Until recently I allowed myself to be driven by those fears, often reacting or making decisions based on a future state. I found myself worrying about the small things, like getting them to tie their shoe laces and picking up after themselves. My brain was always catastrophizing – I had visions of my adult child not being independent because they couldn’t put their sneakers on, and I shuddered as I imagined their room as an unhygienic den that vermin would be attracted to.
Thinking about it now, I can see how ridiculous it was to attach myself to those very small things because I believed they were the key to their future. That pattern of thinking was negative in every way by making me increasingly anxious and overprotective, hovering over my child and micromanaging their every move. I couldn’t shake the worry about their ability to succeed in life and felt that it was my responsibility to constantly push them towards success.
My constant worry and anxiety also made it difficult for me to be present with my child and not sweat the small stuff. Instead of enjoying the moment and building a strong bond, I found myself constantly preoccupied with thoughts of their future and how I can prepare them for it. I wasn’t able to fully meet them where they were, because I needed them to be somewhere else.

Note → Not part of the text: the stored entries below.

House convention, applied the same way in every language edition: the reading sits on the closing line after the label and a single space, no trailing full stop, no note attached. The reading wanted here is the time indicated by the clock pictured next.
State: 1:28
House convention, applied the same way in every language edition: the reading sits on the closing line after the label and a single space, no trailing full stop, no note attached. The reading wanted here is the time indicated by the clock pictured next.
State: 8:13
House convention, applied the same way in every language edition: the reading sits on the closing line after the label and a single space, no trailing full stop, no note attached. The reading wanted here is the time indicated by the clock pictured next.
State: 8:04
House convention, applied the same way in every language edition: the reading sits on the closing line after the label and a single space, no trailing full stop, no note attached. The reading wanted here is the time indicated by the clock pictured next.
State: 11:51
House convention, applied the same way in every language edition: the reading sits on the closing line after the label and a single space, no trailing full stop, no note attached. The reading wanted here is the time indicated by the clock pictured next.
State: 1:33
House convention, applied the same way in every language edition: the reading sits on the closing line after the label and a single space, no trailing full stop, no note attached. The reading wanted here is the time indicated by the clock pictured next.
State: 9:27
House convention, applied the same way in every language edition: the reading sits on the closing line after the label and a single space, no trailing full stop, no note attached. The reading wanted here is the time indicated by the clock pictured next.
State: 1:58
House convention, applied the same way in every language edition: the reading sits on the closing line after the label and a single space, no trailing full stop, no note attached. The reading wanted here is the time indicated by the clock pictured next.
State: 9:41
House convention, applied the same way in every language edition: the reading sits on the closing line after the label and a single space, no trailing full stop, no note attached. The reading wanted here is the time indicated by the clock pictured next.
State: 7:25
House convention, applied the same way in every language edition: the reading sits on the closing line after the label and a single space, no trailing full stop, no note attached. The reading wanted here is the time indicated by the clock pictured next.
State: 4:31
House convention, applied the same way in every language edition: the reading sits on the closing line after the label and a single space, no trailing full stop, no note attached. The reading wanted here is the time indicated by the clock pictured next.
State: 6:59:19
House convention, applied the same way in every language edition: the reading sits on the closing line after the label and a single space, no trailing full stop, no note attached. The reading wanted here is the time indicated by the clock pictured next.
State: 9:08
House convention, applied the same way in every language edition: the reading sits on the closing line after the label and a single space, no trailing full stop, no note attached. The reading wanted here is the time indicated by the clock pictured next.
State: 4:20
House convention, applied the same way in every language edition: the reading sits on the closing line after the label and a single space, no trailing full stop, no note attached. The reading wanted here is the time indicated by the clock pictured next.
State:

Then a friend said something that changed everything, they said “look up fear based parenting”. I know it probably doesn’t sound like ground breaking stuff, but for me it put a name to what I had been doing for the last few years. It empowered me to recognise that I wasn’t allowing my child to just be a child. The truth is, kids make their own way and at their own speed towards adulthood and being responsible, and just because they are not hitting some idealised path doesn’t mean they can’t/won’t get there.
I’m so glad I took a step back, let go of my anxiety for the future and put the trust in my child and our family. There is no doubt that parenting a neurodivergent child is a journey with unexpected bumps along the way, but happiness should always come above conventional expectations.